Mais pour Pékin, le Xinjiang est une région économiquement vitale – incomparablement plus que le Tibet – pour deux raisons : c’est une voie de transit pour les échanges avec l’Asie centrale (voies ferrées, autoroutes, pipelines, etc.) ; et elle est extrêmement riche en ressources naturelles dont l’économie chinoise est dépendante (hydrocarbures, charbon, minerais, or, uranium, etc.). Ce n’est pas un hasard si cette région est surnommée la « nouvelle frontière », comme l’était en son temps le Far West américain. La détermination des autorités chinoises à en garder le contrôle est absolue. Et pour ce faire, elles n’hésitent pas à exagérer sensiblement la menace représentée par l’islam radical. Elles avaient ainsi fait état d’un projet d’attentat visant les Jeux olympiques de 2008, sans jamais en apporter la preuve directe[5]. Il est vrai que le PIT avait délivré une vidéo menaçant le bon déroulement des Jeux.
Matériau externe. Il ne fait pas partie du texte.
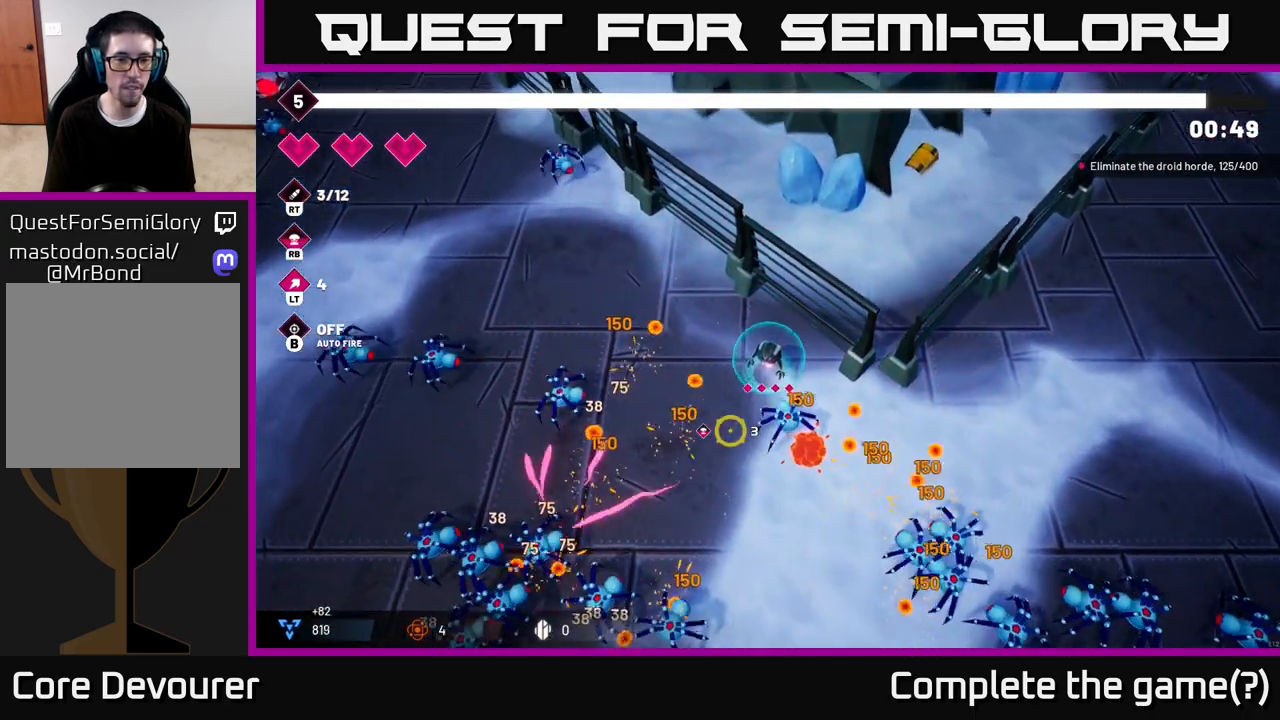
{"buttons": ["R2"], "left_stick": "up-left", "right_stick": "down-left", "events": [[17, "left_stick", "left"], [200, "left_stick", "up-left"]]}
L’objectif pour Pékin est d’obtenir le soutien, ou au moins la neutralité, des grandes nations au sujet des mesures sécuritaires en vigueur au Xinjiang. Moscou qui est aussi concerné par la menace islamique fait, à ce titre, preuve d’une grande « compréhension ». C’est un paradoxe car, du temps de la splendeur du communisme, l’URSS soutenait discrètement les séparatistes du Xinjiang. Toutefois, le « grand jeu » que mène Washington depuis des années, qui a conduit aux bouleversements en Europe centrale et orientale au cous des années 1990-2008 et aux révolutions arabes de 2010-2012, peut aussi encourager les troubles futurs au Xinjiang, histoire de tenter d’affaiblir Pékin.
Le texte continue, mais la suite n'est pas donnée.